> _DATA TO USE_:
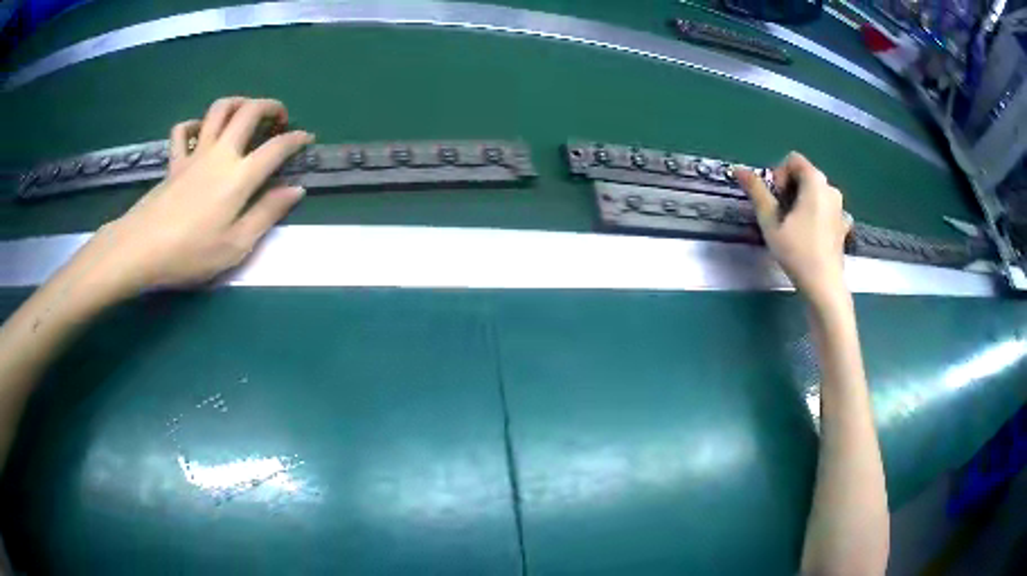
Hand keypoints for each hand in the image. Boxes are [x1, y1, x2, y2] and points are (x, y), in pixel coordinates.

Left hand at [91, 97, 313, 295]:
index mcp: (239, 176)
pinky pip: (183, 131)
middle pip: (249, 112)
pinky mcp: (174, 161)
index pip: (276, 147)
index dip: (296, 139)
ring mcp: (194, 154)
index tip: (307, 138)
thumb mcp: (236, 245)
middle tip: (279, 118)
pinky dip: (194, 124)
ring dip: (238, 102)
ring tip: (247, 113)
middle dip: (271, 107)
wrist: (141, 249)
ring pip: (219, 109)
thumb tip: (296, 189)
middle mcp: (220, 154)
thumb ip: (267, 214)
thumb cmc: (190, 253)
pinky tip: (200, 133)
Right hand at [736, 152, 850, 305]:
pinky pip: (825, 209)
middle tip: (781, 216)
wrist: (824, 286)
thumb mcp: (770, 221)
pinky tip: (810, 235)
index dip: (779, 175)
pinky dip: (815, 214)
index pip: (793, 160)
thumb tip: (738, 168)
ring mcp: (840, 207)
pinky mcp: (843, 224)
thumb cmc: (797, 252)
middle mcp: (831, 188)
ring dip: (801, 202)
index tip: (776, 200)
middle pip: (805, 175)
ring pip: (815, 193)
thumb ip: (757, 192)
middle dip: (790, 188)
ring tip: (793, 228)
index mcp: (815, 181)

> _WHAT YOU SHOULD DO_:
Take the line containing "pinky dip: (815, 214)" and every line after it up to the last line of the listing, and output them exactly, with nothing else.

> _YOUR RESPONSE_:
pinky dip: (815, 214)
index pip: (793, 160)
thumb tip: (738, 168)
ring mcp: (840, 207)
pinky mcp: (843, 224)
thumb cmc: (797, 252)
middle mcp: (831, 188)
ring dip: (801, 202)
index tip: (776, 200)
middle pip: (805, 175)
ring pip: (815, 193)
thumb ip: (757, 192)
middle dip: (790, 188)
ring tip: (793, 228)
index mcp: (815, 181)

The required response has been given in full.